None of these criticisms are meant as attacks on those who identify with the phenomenon addressed in The Fourth Kind, per se. The abundance of abduction stories of that pile up year after year most often incite dismissive laughter, but the task of engaging an audience in conversation about just what it is that generates such crippling trauma in so many people strikes me as a perfectly noble project. I just I wish it was handled differently. There was a guy sitting near me at my screening of The Fourth Kind—there were a lot of us, so I don't think I'm outing anyone here—who was clearly intensely affected by something happening onscreen. I considered asking him if he was okay but didn’t want to make him too self-conscious, at least not in the middle of the screening. I lost track of him afterwards. If nothing else I’d have liked to ask him what he thought of the movie, if it felt a little too close to something he’d experienced, whatever that might be. Maybe Osunsanmi did something substantial after all, shaking loose something latent in his audience. Maybe we better start setting up trip wires around our beds at night.

2 comments:

Paul Matwychuk said...

But you know what? As eye-rolling as some of its attempts to convince the audience that this story is real!

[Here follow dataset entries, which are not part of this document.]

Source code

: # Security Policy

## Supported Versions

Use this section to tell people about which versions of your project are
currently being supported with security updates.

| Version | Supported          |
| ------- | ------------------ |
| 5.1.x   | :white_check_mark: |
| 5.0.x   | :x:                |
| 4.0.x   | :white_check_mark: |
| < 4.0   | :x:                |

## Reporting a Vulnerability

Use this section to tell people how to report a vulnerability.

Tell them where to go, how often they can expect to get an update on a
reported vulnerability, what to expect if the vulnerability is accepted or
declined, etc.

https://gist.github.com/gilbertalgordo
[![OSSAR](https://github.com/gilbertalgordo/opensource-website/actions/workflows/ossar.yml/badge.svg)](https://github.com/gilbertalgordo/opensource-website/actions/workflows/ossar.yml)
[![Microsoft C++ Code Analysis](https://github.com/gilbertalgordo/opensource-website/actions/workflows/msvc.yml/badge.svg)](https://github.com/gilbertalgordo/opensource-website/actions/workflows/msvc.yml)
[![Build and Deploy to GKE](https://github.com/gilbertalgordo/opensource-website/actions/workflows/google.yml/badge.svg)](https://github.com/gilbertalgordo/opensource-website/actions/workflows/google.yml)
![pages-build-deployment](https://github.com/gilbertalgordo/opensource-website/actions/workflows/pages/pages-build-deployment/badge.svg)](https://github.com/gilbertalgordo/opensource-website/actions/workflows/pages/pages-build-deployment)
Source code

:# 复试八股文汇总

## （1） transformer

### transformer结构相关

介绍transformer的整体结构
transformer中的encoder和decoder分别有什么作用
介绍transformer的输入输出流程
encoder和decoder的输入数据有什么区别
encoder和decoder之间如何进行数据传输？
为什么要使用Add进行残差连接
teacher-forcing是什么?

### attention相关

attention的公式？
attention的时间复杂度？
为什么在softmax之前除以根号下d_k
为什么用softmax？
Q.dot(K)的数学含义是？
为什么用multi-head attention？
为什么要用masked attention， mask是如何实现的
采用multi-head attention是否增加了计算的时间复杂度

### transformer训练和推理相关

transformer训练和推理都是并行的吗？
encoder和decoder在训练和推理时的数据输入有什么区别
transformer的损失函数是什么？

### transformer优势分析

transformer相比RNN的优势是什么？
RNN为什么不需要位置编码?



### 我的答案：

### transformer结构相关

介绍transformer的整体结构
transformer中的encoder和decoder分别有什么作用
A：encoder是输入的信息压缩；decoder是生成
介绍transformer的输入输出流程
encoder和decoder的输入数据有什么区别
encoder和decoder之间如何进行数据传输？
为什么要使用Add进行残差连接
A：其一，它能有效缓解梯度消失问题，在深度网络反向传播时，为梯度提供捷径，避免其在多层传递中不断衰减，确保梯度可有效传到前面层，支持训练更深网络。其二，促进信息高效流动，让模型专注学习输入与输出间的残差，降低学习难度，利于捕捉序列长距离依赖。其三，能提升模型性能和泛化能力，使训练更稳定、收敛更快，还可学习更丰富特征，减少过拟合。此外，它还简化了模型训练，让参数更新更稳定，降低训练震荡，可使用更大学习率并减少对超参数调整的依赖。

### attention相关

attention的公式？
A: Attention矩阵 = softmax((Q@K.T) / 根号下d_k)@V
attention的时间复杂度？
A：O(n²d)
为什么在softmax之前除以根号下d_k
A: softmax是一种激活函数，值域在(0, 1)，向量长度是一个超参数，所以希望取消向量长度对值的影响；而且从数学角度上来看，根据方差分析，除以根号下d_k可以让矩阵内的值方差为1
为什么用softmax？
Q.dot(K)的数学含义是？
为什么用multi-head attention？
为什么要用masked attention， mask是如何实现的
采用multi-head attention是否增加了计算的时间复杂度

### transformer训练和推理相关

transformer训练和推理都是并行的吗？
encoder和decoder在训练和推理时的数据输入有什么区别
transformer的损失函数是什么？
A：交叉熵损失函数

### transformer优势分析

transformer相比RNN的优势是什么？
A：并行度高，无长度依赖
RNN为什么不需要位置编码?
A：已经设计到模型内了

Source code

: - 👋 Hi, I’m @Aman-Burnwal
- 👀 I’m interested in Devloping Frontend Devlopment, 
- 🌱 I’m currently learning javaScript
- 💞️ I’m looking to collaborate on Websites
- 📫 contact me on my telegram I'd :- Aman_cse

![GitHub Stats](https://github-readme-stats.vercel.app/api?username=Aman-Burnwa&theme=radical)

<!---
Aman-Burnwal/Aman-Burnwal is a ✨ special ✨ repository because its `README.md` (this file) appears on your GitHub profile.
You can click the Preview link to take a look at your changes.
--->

REAL! 100% REAL! may be, it still got under my skin — and I found the blend of "actual" footage and re-enactments more interesting, on a conceptual level, than the more simplistic (but more highly praised) approach of Paranormal Activity. I felt an extra level of dread in seeing the "real" stuff play alongside the re-enactments — you know something horrible's going to happen, because why else would they be showing us the video? It puts you in the same position as the person being hypnotized — you're travelling helplessly towards an unknown but doubtlessly scary destination.

And come on, JB... that Sarah Palin crack is a real cheap shot. What, any movie set in Alaska is automatically dubious now? I think you're tipping your hand a little there.

Then again, alien abduction stories always creep me out. Maybe I'm making excuses for a bad movie that nevertheless sneaked up on me, but I think The Fourth Kind is cleverer than you're giving it credit for.

JB said...

Okay, so I've used up my cheap shot quota for the year (decade?). I certainly don't mean to over-praise PARANORMAL ACTIVITY, and there were indeed moments in FOURTH KIND that gave me a deep jolt, too--the pacing of the freak-outs was very deft. But I found that I just became more frustrated with it as I thought it over.

It might be because when the film started I was totally (dopily, perhaps) going along with the whole thing as though it was genuine, as though it really wanted to get to the bottom of something, however awkwardly, as though it was really concerned about the suffering of the people it claimed to represent, only gradually suspecting that Abigail Tyler was an overwrought invention. I felt jerked around in a way I didn't with, say, BLAIR WITCH, which, though not much of a movie (I watched it again recently, felt kinda bored) remains a pretty inspired stunt. Osunsanmi's on-screen non-presence didn't help.

I guess I took the whole thing too seriously--though I certainly didn't try to write about it too seriously. I was big into this stuff as a kid... What unnerved me about my whole experience of watching THE FOURTH KIND wasn't the film but that guy in the cinema with me. I can't stop wondering what was up with him. I want HIS review.